Kaluram Bachanram, a resident of Bangalore was lynched by a mob after WhastApp rumours convinced people that he was a child kidnapper. Kalu became a victim of the fake news firestorm in India. Across India, eight lives have been lost in this latest wave of spreading fake facts.
In the times of Internet, new technologies have opened up avenues for fake photos and videos. However, people in the tech and media circles have already started coming up with ways to fight fake news.
In May, Facebook announced it will take drastic measures to curb fake news. It said that it was making investments to stop the spread of false news and to promote high-quality journalism and news literacy.
Facebook product manager said the new approach will help people to "stay informed and diametrically reduce the reach of false stories”.
Google will also launch a new training programme for journalists to protect them from falling prey to fake news stories. it will train 8,000 journalists in English and six other Indian languages over the next one year, reports IANS.
American multinational computer software company Adobe, known for its multimedia software (especially Photoshop and Premier Pro) has also geared up to take on fake news. Adobe, however, will take the help of Artificial Intelligence to detect fake images.
Adobe's vision is that digital forensics can be used to detect tampered images. According to Adobe, distinguishing authentic images from tampered images has become increasingly challenging.
Adobe will use image manipulation detection by exploring both RGB image content and image noise features, in order to identify tampered images.
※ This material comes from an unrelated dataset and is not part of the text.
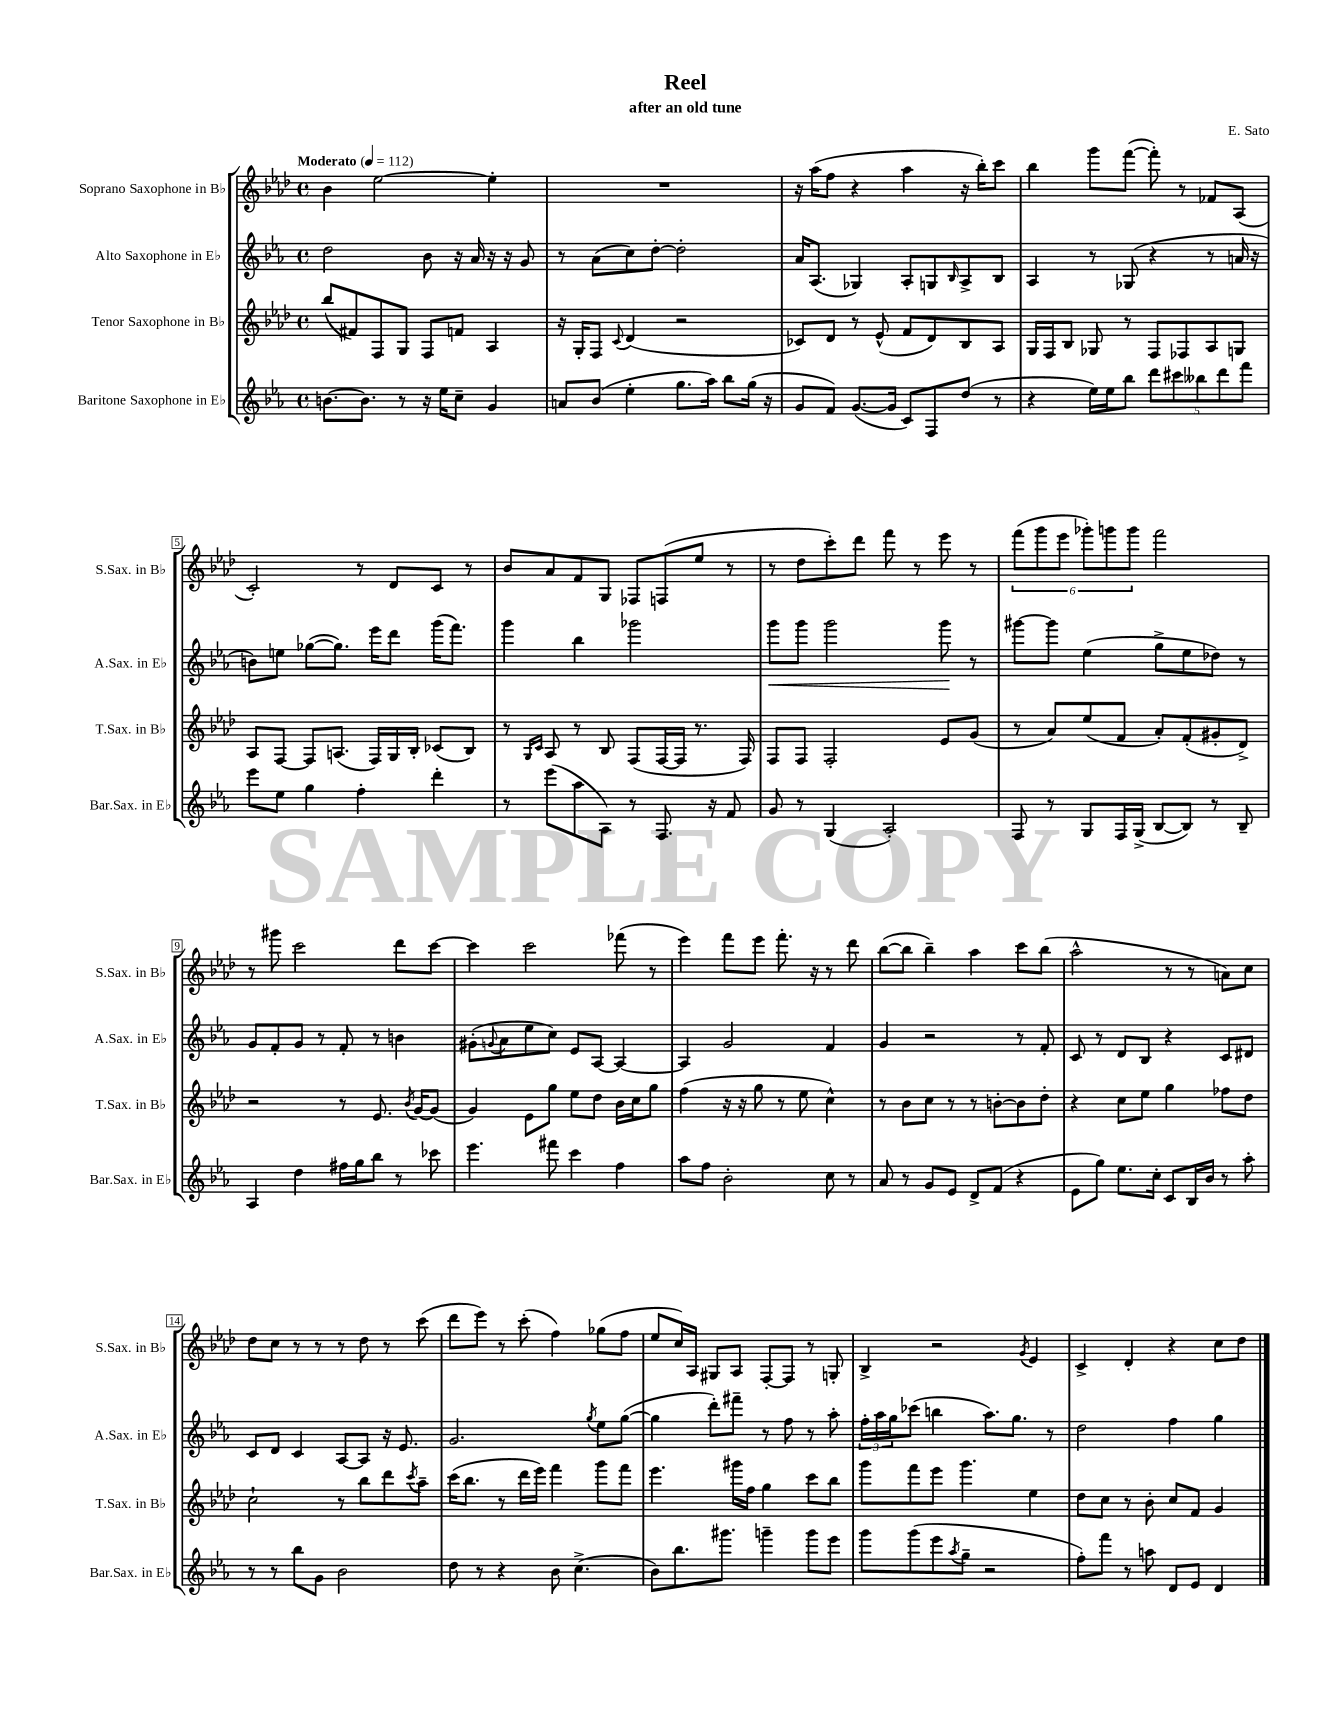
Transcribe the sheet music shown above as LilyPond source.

What this means is that Adobe has proposed a two-stream manipulation detection framework, which not only models visual tampering artifacts (eg, tampered artifacts near manipulated edges), but also captures inconsistencies in image noise.
Adobe has published a research paper showing how machine learning can be used to identify the three most common types of image manipulation - image splicing copies regions from an authentic image and pastes them to other images, copy-move copies and pastes regions within the same image, and removal eliminates regions from an authentic image followed by an edit.
Adobe's machine learning was a result of feeding a large dataset of edited images into the software.
Although Adobe's work towards identifying doctored pictures is not the first attempt at identifying doctored images. Recent work on image forensics uses clues such as local noise features and camera filter array, but those methods focus only on a single tampering technique. Here, Adobe proposes a novel two-stream manipulation detection framework, which not only models visual tampering artifacts (e.g., tampered artifacts near manipulated edges), but also captures inconsistencies in local noise features.
Although this is still a long shot, this research work by Adobe is still a vision. It is good to see work being done to help battle fake news and digital fakes.